The IPG gel strips are equilibrated twice, each time for 15 min in 2x10 ml equilibration buffer (Fig. 13). The equilibration buffer contains 6 M urea and 30% glycerol in order to diminish electroendosmotic effects (Görg et al. 1988) which are held responsible for reduced protein transfer from the first to the second dimension. During the 2nd equilibration step, 260 mM iodoacetamide is added to the equilibration buffer in order to remove ecxess DTT (responsible for the "point streaking" in silver stained patterns) (Görg et al. 1987). The equilibrated IPG gel strips are slightly rinsed and blotted to remove ecxess equilibration buffer and then applied onto the second dimension SDS gel. Alternatively, TBB may be used instead of DTT and IAA (Herbert et al. 1997).
Note: Shorter equilibration times can be applied, however at the risk that some proteins may not migrate out of the IPG gel strip during sample entry into the SDS-PAGE. In this case it is advisable to check, by staining the IPG strip after removal from the SDS gel, whether all proteins have left the IPG strip.

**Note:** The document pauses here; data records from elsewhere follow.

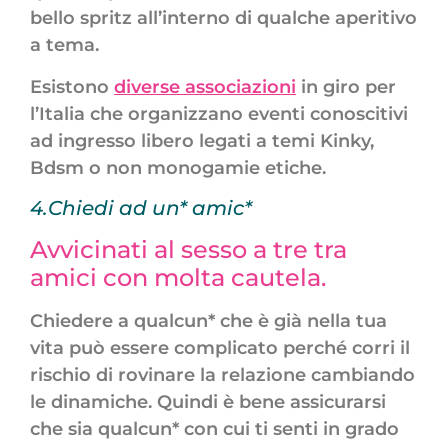
bello spritz all’interno di qualche aperitivo
a tema.
Esistono
diverse associazioni
in giro per
l’Italia che organizzano eventi conoscitivi
ad ingresso libero legati a temi Kinky,
Bdsm o non monogamie etiche.
4.Chiedi ad un* amic*
Avvicinati al sesso a tre tra
amici con molta cautela.
Chiedere a qualcun* che è già nella tua
vita può essere complicato perché corri il
rischio di rovinare la relazione cambiando
le dinamiche. Quindi è bene assicurarsi
che sia qualcun* con cui ti senti in grado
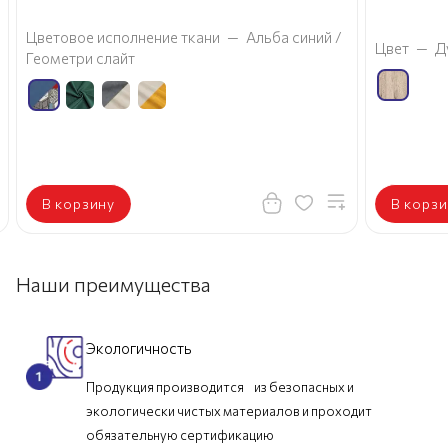
Цветовое исполнение ткани
—
Альба синий /
Цвет
—
Д
Геометри слайт
В корзину
В корзи
Наши преимущества
Экологичность
Продукция производится из безопасных и
экологически чистых материалов и проходит
обязательную сертификацию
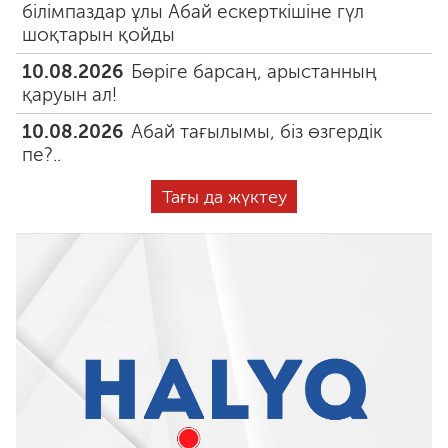
білімпаздар ұлы Абай ескерткішіне гүл
шоқтарын қойды
10.08.2026
Бөріге барсаң, арыстанның
қаруын ал!
10.08.2026
Абай тағылымы, біз өзгердік
пе?..
Тағы да жүктеу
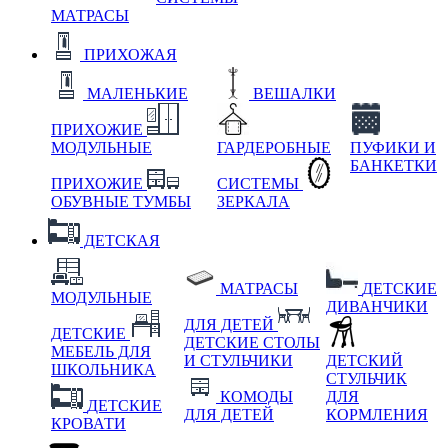
МАТРАСЫ
ПРИХОЖАЯ
МАЛЕНЬКИЕ
ВЕШАЛКИ
ПРИХОЖИЕ
МОДУЛЬНЫЕ
ГАРДЕРОБНЫЕ
ПУФИКИ И
БАНКЕТКИ
ПРИХОЖИЕ
СИСТЕМЫ
ОБУВНЫЕ ТУМБЫ
ЗЕРКАЛА
ДЕТСКАЯ
МАТРАСЫ
ДЕТСКИЕ
МОДУЛЬНЫЕ
ДИВАНЧИКИ
ДЛЯ ДЕТЕЙ
ДЕТСКИЕ
ДЕТСКИЕ СТОЛЫ
МЕБЕЛЬ ДЛЯ
И СТУЛЬЧИКИ
ДЕТСКИЙ
ШКОЛЬНИКА
СТУЛЬЧИК
КОМОДЫ
ДЛЯ
ДЕТСКИЕ
ДЛЯ ДЕТЕЙ
КОРМЛЕНИЯ
КРОВАТИ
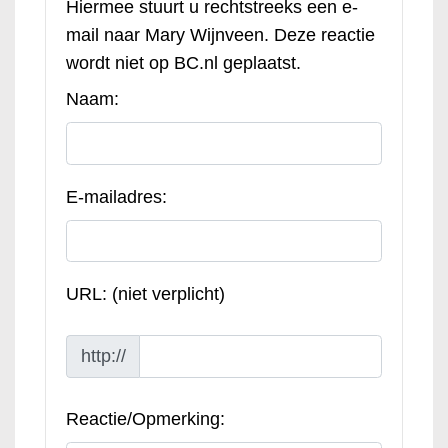
Hiermee stuurt u rechtstreeks een e-
mail naar Mary Wijnveen. Deze reactie
wordt niet op BC.nl geplaatst.
Naam:
E-mailadres:
URL: (niet verplicht)
http://
Reactie/Opmerking:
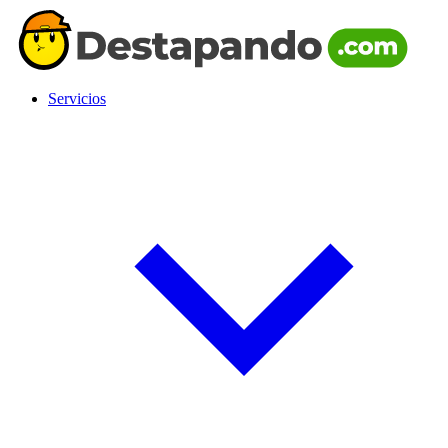
Servicios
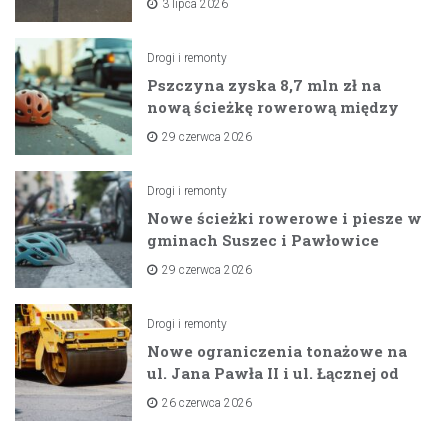
3 lipca 2026
Drogi i remonty
Pszczyna zyska 8,7 mln zł na
nową ścieżkę rowerową między
zaporami
29 czerwca 2026
Drogi i remonty
Nowe ścieżki rowerowe i piesze w
gminach Suszec i Pawłowice
dzięki unijnemu wsparciu
29 czerwca 2026
Drogi i remonty
Nowe ograniczenia tonażowe na
ul. Jana Pawła II i ul. Łącznej od
lipca 2026 roku
26 czerwca 2026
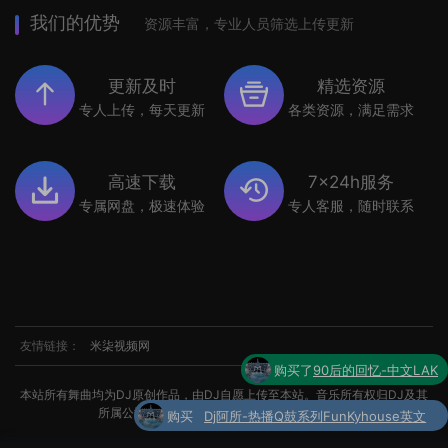
我们的优势
资源丰富，专业人员筛选上传更新
更新及时
精选资源
专人上传，每天更新
各类资源，满足需求
高速下载
7x24h服务
专属网盘，极速体验
专人客服，随时联系
友情链接：
米柒视频网
购买
Dj阿所-热播Q鼓系列FunKyhouse英文
本站所有舞曲均为DJ原创作品，由DJ自愿上传至本站。音乐所有权归DJ及其
了
串烧
所属公司所有。如涉及侵权，请联系我们处理。
购买了
世界杯专辑小串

Fig 13. Equilibration of IPG strips prior to SDS-PAGE
Equipment
Glass tubes (200 mm long, 20 mm i.d.), Parafilm, laboratory shaker
Chemicals
Sodium dodecyl sulfate (SDS) (Serva), iodoacetamide, D,L-dithiothreitol (DTT) tris(hydroxymethyl)aminomethane (Tris) (Sigma), bromophenol blue, glycerol, urea, sodium azide (Merck)
Resolving gel buffer:
1.5 M Tris-HCl, pH 8.8 and 0.4% (w/v) SDS (Laemmli 1970).To make 100 ml , dissolve 18.2 g of Trizma base and 0.4 g of SDS in about 80 ml of deionized water. Adjust to pH 8.8 with 4N HCl and fill up to 100 ml with deionized water. Add 10 mg of sodium azide and filter. The buffer can be stored at 4°C up to 2 weeks.
Equilibration buffer: 6 M urea, 30% (w/v) glycerol and 2% (w/v) SDS in 0.05 M Tris-HCl buffer, pH 8.8. To make 500 ml add: 180 g of urea, 150 g of glycerol, 10 g of SDS and 16.7 ml of resolving gel buffer. Dissolve in deionized water and fill up to 500 ml. The buffer can be stored at room temperature up to 2 weeks.
Bromophenol Blue solution: 0.25% (w/v) of Bromophenol blue in resolving gel buffer. To make 10 ml: dissolve 25 mg of Bromophenol blue in 10 ml of resolving gel buffer. Store at 4°C.
1. Dissolve 100 mg of DTT in 10 ml of equilibration buffer (= equilibration buffer I). Take out the focused IPG gel strips from the freezer and place them into individual test tubes (Fig. 13). Add 10 ml of equilibration buffer I and 50 µl of the Bromophenol Blue solution. Seal the test tubes with Parafilm, rock them 15 min on a shaker and then pour off equilibration buffer I.
2. Dissolve 400 mg of iodoacetamide in 10 ml of equilibration buffer (= equilibration buffer II). Add equilibration buffer II and 50 µl of Bromophenol Blue solution to the test tube as above and equilibrate for another 15 min on a rocker.
3. After the 2nd equilibration, rinse the IPG gel strip with deionized water for a second and place it on a piece of filter paper at one edge for a few minutes to drain off ecxess equilibration buffer.